Torre e Casa Campatelli is an eighteenth-century palazzo that stands in the heart of San Gimignano, encircling one of the city's famous medieval towers. The building's mid-twelfth-century nucleus still nestles inside the complex: a tower house built on the Pisan model and rising some 28 metres high.
Over the centuries, other building work was done around the tower, until the structure reached its current proportions. The latest owner of the house, Lydia Campatelli, donated Torre e Casa Campatelli to the Fondo Ambiente Italiano in 2005, on condition that it be open to the public, with its furniture and art collections all on display too. The latter includes paintings by the donator's uncle, Guido Peyron, a Florentine painter of some note.
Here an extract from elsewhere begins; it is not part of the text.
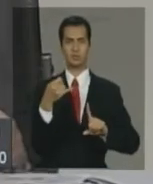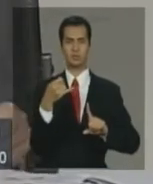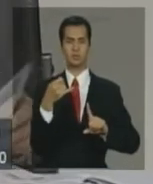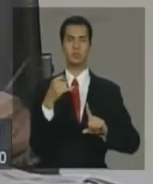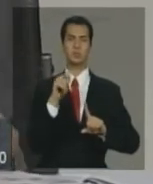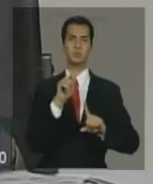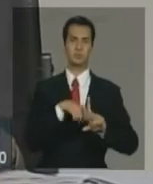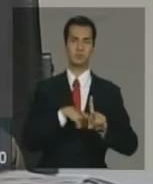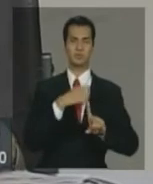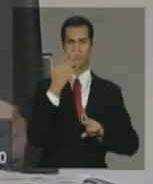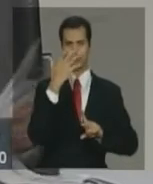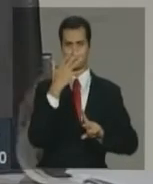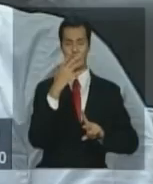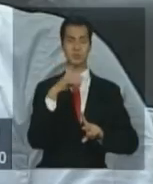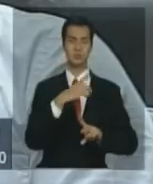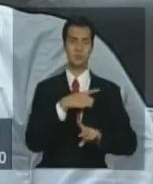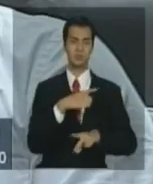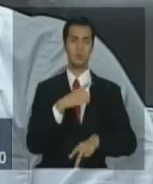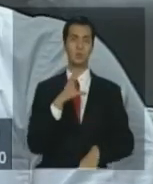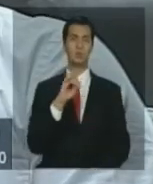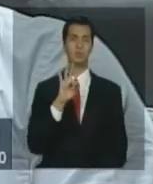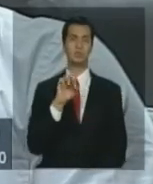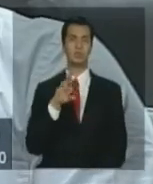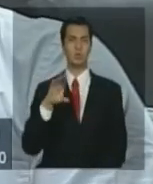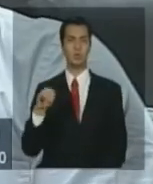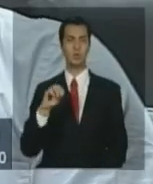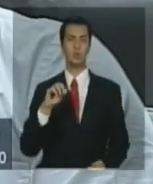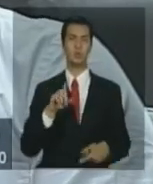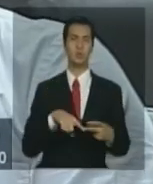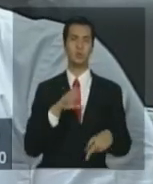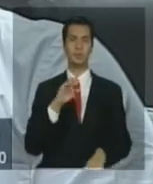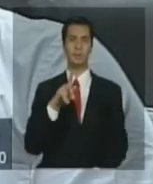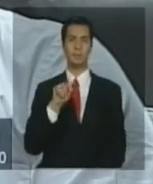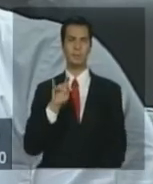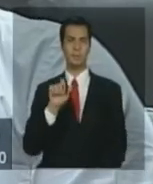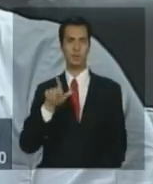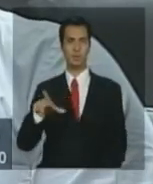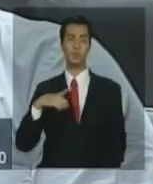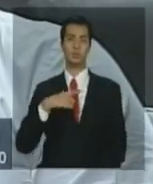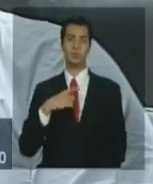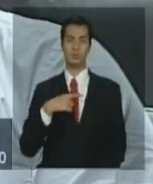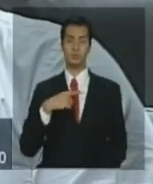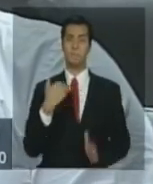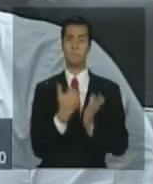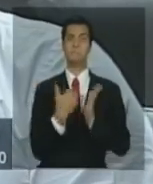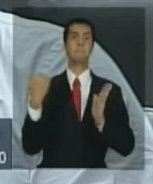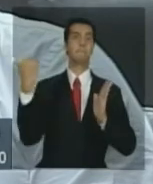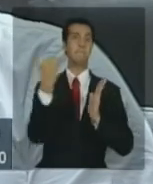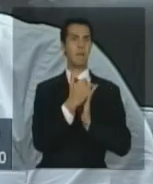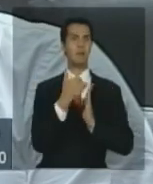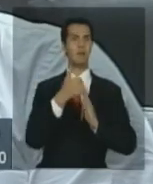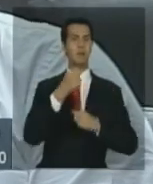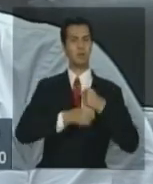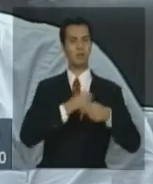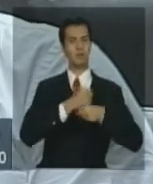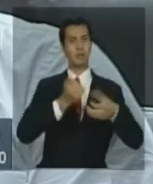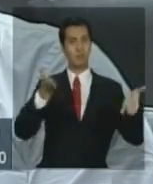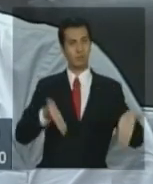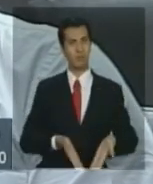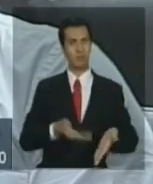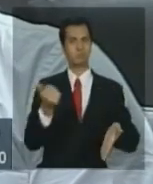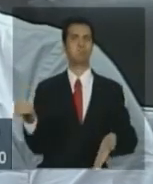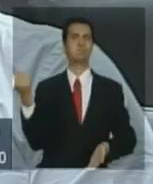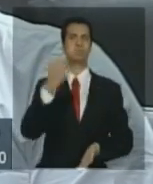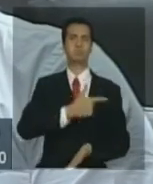despesas de custeio e capital, elas foram ligeiramente maiores neste ano do que foram no ano passado, o que justifica essa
The first floor, which was refurbished and upholstered at the end of the nineteenth century, takes visitors back in time to an environment conjured up by everyday household items, documentation and old photographs. You will also discover how a typical upper-class Tuscan family dressed.
On the second floor, between the old ceilings and the tower, you can see a film projected: a captivating spectacle entitled "A thousand years in San Gimignano", a fascinating cross-section of vision and sound that takes you deep into the city. It also animates the walls of the house and integrates them with an alabaster model of the town.
The museum is part of the "Museum for All" project, which guarantees the right to culture for people with intellectual disabilities.